**DESCRIPTION OF THE TASK**
Will you quote all of the entries, word for word?

**MATERIALS PROVIDED**
↓

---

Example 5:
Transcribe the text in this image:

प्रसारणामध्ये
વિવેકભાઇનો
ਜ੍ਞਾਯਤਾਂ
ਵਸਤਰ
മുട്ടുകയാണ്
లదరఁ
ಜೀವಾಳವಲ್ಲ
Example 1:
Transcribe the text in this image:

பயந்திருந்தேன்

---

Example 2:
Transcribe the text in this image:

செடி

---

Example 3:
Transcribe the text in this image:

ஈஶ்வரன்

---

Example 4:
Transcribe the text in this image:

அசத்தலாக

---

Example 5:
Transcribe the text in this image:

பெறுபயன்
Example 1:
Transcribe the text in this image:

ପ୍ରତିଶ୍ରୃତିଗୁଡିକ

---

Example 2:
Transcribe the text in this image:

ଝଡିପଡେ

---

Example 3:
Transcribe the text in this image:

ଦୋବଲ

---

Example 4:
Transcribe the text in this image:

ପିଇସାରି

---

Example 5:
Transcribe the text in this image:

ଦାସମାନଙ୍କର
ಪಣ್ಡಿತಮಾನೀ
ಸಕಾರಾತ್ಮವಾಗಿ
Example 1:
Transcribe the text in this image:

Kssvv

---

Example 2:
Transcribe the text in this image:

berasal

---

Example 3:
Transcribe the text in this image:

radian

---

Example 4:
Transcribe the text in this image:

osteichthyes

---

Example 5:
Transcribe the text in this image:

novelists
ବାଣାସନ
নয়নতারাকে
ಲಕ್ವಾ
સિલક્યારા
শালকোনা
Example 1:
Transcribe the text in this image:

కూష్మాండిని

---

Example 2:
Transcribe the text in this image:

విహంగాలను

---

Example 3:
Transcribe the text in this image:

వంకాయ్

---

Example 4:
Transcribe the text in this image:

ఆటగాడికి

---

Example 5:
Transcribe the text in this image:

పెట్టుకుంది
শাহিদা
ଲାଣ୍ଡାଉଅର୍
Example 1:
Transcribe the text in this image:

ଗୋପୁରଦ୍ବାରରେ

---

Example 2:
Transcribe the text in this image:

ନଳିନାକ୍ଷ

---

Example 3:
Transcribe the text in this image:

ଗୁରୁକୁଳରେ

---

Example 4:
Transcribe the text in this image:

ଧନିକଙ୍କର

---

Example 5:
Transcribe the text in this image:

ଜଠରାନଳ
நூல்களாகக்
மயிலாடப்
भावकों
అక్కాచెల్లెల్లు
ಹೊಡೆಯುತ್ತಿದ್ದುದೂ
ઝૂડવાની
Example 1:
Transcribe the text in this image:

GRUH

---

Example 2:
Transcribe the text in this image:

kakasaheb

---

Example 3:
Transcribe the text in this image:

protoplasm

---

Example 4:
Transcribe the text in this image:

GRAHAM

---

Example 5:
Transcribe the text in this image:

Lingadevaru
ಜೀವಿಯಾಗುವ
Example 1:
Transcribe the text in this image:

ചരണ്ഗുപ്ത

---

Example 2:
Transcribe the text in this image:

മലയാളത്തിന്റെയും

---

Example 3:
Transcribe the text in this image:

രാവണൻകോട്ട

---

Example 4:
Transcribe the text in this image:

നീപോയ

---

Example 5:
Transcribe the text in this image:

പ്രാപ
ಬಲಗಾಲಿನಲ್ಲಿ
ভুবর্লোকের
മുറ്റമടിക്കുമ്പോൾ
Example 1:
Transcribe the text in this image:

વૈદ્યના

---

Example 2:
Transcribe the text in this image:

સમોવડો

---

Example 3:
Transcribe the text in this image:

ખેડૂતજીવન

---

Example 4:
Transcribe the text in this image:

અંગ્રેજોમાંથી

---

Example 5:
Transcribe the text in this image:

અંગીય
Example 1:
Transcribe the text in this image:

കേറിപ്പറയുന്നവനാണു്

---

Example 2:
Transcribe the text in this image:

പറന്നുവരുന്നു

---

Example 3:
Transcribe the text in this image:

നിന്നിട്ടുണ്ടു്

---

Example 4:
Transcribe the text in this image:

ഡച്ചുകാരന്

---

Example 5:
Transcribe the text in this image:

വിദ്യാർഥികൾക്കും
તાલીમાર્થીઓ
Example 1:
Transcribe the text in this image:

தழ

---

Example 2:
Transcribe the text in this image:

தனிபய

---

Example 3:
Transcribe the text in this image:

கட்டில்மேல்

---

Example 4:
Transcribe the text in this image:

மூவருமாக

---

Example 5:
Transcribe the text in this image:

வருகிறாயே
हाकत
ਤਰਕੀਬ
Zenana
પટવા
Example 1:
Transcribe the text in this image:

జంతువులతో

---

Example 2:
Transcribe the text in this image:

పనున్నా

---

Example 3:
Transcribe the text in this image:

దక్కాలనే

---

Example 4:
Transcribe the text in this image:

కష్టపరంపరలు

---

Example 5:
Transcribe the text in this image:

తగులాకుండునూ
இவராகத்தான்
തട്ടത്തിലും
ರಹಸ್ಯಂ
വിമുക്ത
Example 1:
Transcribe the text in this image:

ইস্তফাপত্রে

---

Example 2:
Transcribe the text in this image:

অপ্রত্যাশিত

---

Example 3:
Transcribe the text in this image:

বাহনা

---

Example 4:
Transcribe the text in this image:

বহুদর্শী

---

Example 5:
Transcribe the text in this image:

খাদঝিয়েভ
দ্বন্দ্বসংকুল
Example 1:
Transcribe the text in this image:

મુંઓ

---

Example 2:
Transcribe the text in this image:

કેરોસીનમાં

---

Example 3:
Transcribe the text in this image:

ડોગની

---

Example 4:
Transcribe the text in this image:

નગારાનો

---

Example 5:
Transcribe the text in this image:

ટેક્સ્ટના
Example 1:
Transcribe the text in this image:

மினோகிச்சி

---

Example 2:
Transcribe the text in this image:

↑

**RESPONSE TO THIS EXERCISE**
---

Example 5:
Transcribe the text in this image:

प्रसारणामध्ये
વિવેકભાઇનો
ਜ੍ਞਾਯਤਾਂ
ਵਸਤਰ
മുട്ടുകയാണ്
లదరఁ
ಜೀವಾಳವಲ್ಲ
Example 1:
Transcribe the text in this image:

பயந்திருந்தேன்

---

Example 2:
Transcribe the text in this image:

செடி

---

Example 3:
Transcribe the text in this image:

ஈஶ்வரன்

---

Example 4:
Transcribe the text in this image:

அசத்தலாக

---

Example 5:
Transcribe the text in this image:

பெறுபயன்
Example 1:
Transcribe the text in this image:

ପ୍ରତିଶ୍ରୃତିଗୁଡିକ

---

Example 2:
Transcribe the text in this image:

ଝଡିପଡେ

---

Example 3:
Transcribe the text in this image:

ଦୋବଲ

---

Example 4:
Transcribe the text in this image:

ପିଇସାରି

---

Example 5:
Transcribe the text in this image:

ଦାସମାନଙ୍କର
ಪಣ್ಡಿತಮಾನೀ
ಸಕಾರಾತ್ಮವಾಗಿ
Example 1:
Transcribe the text in this image:

Kssvv

---

Example 2:
Transcribe the text in this image:

berasal

---

Example 3:
Transcribe the text in this image:

radian

---

Example 4:
Transcribe the text in this image:

osteichthyes

---

Example 5:
Transcribe the text in this image:

novelists
ବାଣାସନ
নয়নতারাকে
ಲಕ್ವಾ
સિલક્યારા
শালকোনা
Example 1:
Transcribe the text in this image:

కూష్మాండిని

---

Example 2:
Transcribe the text in this image:

విహంగాలను

---

Example 3:
Transcribe the text in this image:

వంకాయ్

---

Example 4:
Transcribe the text in this image:

ఆటగాడికి

---

Example 5:
Transcribe the text in this image:

పెట్టుకుంది
শাহিদা
ଲାଣ୍ଡାଉଅର୍
Example 1:
Transcribe the text in this image:

ଗୋପୁରଦ୍ବାରରେ

---

Example 2:
Transcribe the text in this image:

ନଳିନାକ୍ଷ

---

Example 3:
Transcribe the text in this image:

ଗୁରୁକୁଳରେ

---

Example 4:
Transcribe the text in this image:

ଧନିକଙ୍କର

---

Example 5:
Transcribe the text in this image:

ଜଠରାନଳ
நூல்களாகக்
மயிலாடப்
भावकों
అక్కాచెల్లెల్లు
ಹೊಡೆಯುತ್ತಿದ್ದುದೂ
ઝૂડવાની
Example 1:
Transcribe the text in this image:

GRUH

---

Example 2:
Transcribe the text in this image:

kakasaheb

---

Example 3:
Transcribe the text in this image:

protoplasm

---

Example 4:
Transcribe the text in this image:

GRAHAM

---

Example 5:
Transcribe the text in this image:

Lingadevaru
ಜೀವಿಯಾಗುವ
Example 1:
Transcribe the text in this image:

ചരണ്ഗുപ്ത

---

Example 2:
Transcribe the text in this image:

മലയാളത്തിന്റെയും

---

Example 3:
Transcribe the text in this image:

രാവണൻകോട്ട

---

Example 4:
Transcribe the text in this image:

നീപോയ

---

Example 5:
Transcribe the text in this image:

പ്രാപ
ಬಲಗಾಲಿನಲ್ಲಿ
ভুবর্লোকের
മുറ്റമടിക്കുമ്പോൾ
Example 1:
Transcribe the text in this image:

વૈદ્યના

---

Example 2:
Transcribe the text in this image:

સમોવડો

---

Example 3:
Transcribe the text in this image:

ખેડૂતજીવન

---

Example 4:
Transcribe the text in this image:

અંગ્રેજોમાંથી

---

Example 5:
Transcribe the text in this image:

અંગીય
Example 1:
Transcribe the text in this image:

കേറിപ്പറയുന്നവനാണു്

---

Example 2:
Transcribe the text in this image:

പറന്നുവരുന്നു

---

Example 3:
Transcribe the text in this image:

നിന്നിട്ടുണ്ടു്

---

Example 4:
Transcribe the text in this image:

ഡച്ചുകാരന്

---

Example 5:
Transcribe the text in this image:

വിദ്യാർഥികൾക്കും
તાલીમાર્થીઓ
Example 1:
Transcribe the text in this image:

தழ

---

Example 2:
Transcribe the text in this image:

தனிபய

---

Example 3:
Transcribe the text in this image:

கட்டில்மேல்

---

Example 4:
Transcribe the text in this image:

மூவருமாக

---

Example 5:
Transcribe the text in this image:

வருகிறாயே
हाकत
ਤਰਕੀਬ
Zenana
પટવા
Example 1:
Transcribe the text in this image:

జంతువులతో

---

Example 2:
Transcribe the text in this image:

పనున్నా

---

Example 3:
Transcribe the text in this image:

దక్కాలనే

---

Example 4:
Transcribe the text in this image:

కష్టపరంపరలు

---

Example 5:
Transcribe the text in this image:

తగులాకుండునూ
இவராகத்தான்
തട്ടത്തിലും
ರಹಸ್ಯಂ
വിമുക്ത
Example 1:
Transcribe the text in this image:

ইস্তফাপত্রে

---

Example 2:
Transcribe the text in this image:

অপ্রত্যাশিত

---

Example 3:
Transcribe the text in this image:

বাহনা

---

Example 4:
Transcribe the text in this image:

বহুদর্শী

---

Example 5:
Transcribe the text in this image:

খাদঝিয়েভ
দ্বন্দ্বসংকুল
Example 1:
Transcribe the text in this image:

મુંઓ

---

Example 2:
Transcribe the text in this image:

કેરોસીનમાં

---

Example 3:
Transcribe the text in this image:

ડોગની

---

Example 4:
Transcribe the text in this image:

નગારાનો

---

Example 5:
Transcribe the text in this image:

ટેક્સ્ટના
Example 1:
Transcribe the text in this image:

மினோகிச்சி

---

Example 2:
Transcribe the text in this image:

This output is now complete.